The molar mass of a substance is the mass of one mole of that substance measured in grams per mole (g/mol). To calculate the molar mass of pentane (\text{C}_5\text{H}_{12}), you sum the atomic masses of all the atoms in the molecule. Pentane is made up of 5 carbon atoms and 12 hydrogen atoms. The atomic mass of carbon is 12.01 g/mol and that of hydrogen is 1.01 g/mol.

So, the molar mass calculation of pentane is:

\[ 5(12.01 \text{ g/mol}) + 12(1.01 \text{ g/mol}) = 60.05 \text{ g/mol} + 12.12 \text{ g/mol} = 72.17 \text{ g/mol} \]

Density and Volume Conversion

To find out how much a liquid weighs, knowing its density and volume is key. Density tells you how much mass is in a specific volume, usually in grams per milliliter (g/mL).
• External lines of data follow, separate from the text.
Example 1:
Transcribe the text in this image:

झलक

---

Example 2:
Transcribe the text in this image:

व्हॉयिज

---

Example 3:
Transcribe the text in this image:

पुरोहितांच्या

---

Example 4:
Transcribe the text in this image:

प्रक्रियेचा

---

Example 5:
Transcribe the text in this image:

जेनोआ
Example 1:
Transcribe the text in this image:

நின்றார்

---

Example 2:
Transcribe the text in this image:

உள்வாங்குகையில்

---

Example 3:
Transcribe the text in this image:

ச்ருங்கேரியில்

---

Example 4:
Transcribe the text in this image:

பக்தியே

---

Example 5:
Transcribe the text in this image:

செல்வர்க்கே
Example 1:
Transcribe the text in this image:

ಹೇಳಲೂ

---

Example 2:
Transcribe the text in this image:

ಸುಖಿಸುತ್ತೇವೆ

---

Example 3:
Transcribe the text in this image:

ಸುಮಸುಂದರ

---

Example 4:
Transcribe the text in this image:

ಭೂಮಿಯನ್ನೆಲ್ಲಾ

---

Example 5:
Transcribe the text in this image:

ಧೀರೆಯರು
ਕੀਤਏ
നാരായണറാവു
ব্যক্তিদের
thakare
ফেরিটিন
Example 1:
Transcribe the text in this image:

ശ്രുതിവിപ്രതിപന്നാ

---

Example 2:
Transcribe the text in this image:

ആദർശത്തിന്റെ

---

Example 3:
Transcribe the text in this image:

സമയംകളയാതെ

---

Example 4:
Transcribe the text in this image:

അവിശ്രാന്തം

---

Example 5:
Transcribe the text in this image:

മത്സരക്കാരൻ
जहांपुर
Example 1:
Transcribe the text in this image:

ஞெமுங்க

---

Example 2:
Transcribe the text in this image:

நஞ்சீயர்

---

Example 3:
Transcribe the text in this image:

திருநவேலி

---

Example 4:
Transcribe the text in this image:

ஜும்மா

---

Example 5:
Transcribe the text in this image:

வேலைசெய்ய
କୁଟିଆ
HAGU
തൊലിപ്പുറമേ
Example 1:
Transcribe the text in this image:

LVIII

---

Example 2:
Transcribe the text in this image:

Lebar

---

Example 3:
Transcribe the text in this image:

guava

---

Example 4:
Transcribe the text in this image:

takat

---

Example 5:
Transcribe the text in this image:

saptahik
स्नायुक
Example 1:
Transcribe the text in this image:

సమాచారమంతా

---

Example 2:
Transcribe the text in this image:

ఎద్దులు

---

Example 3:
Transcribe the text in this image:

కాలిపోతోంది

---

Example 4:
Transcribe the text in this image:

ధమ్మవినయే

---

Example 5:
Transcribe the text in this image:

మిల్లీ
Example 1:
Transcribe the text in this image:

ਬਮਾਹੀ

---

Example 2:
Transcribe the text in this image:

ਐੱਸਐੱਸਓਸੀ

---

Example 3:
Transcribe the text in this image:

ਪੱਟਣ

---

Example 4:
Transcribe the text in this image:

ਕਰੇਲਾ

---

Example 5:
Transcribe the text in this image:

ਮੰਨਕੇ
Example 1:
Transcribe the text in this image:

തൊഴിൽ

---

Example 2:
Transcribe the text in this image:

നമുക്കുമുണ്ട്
For pentane, its density is 0.63 g/mL. If you need to find out how much 1 gallon of pentane weighs, you must first convert gallons to milliliters.

1 gallon = 4 quarts, and 1 quart = 946 mL. Thus, 1 gallon is:

\[ 1 \text{ gal} \times 4 \text{ qt/gal} \times 946 \text{ mL/qt} = 3784 \text{ mL} \]

Now, you can find the mass by multiplying the volume by the density:

\[ 3784 \text{ mL} \times 0.63 \text{ g/mL} = 2383.92 \text{ g} \]

Heat of Combustion

The heat of combustion is the amount of heat energy released when a substance completely burns in the presence of oxygen. For pentane, the heat of combustion is 845 kcal per mole. To find out how much heat is produced when 1 gallon of pentane is burned, you first convert the mass of pentane into moles using its molar mass.

Using the mass (2383.92 g) and the molar mass (72.17 g/mol):

\[ \text{moles} = \frac{2383.92 \text{ g}}{72.17 \text{ g/mol}} \approx 33.03 \text{ moles} \]

Then, you multiply the number of moles by the heat of combustion:

\[ 33.03 \text{ moles} \times 845 \text{ kcal/mole} \approx 27902.35 \text{ kcal} \]

So, 1 gallon of pentane produces about 27902.35 kilocalories of heat.

STP Gas Volume Calculation

Standard Temperature and Pressure (STP) refer to a set of conditions for measuring gases: a temperature of 0°C (273.15 K) and a pressure of 1 atmosphere (atm). At STP, 1 mole of any gas occupies 22.4 liters. To find out how much carbon dioxide (\text{CO}_2) is produced when 1 gallon of pentane combusts, you use the balanced combustion equation.

From the equation, 1 mole of pentane produces 5 moles of carbon dioxide:

\[ 33.03 \text{ moles of pentane} \times 5 = 165.15 \text{ moles of CO}_2 \]

At STP, this amount of \(\text{CO}_2\) translates into volume as follows:

\[ 165.15 \text{ moles} \times 22.4 \text{ L/mole} \approx 3707.36 \text{ L} \]

Hence, the combustion of 1 gallon of pentane produces approximately 3707.36 liters of carbon dioxide at STP.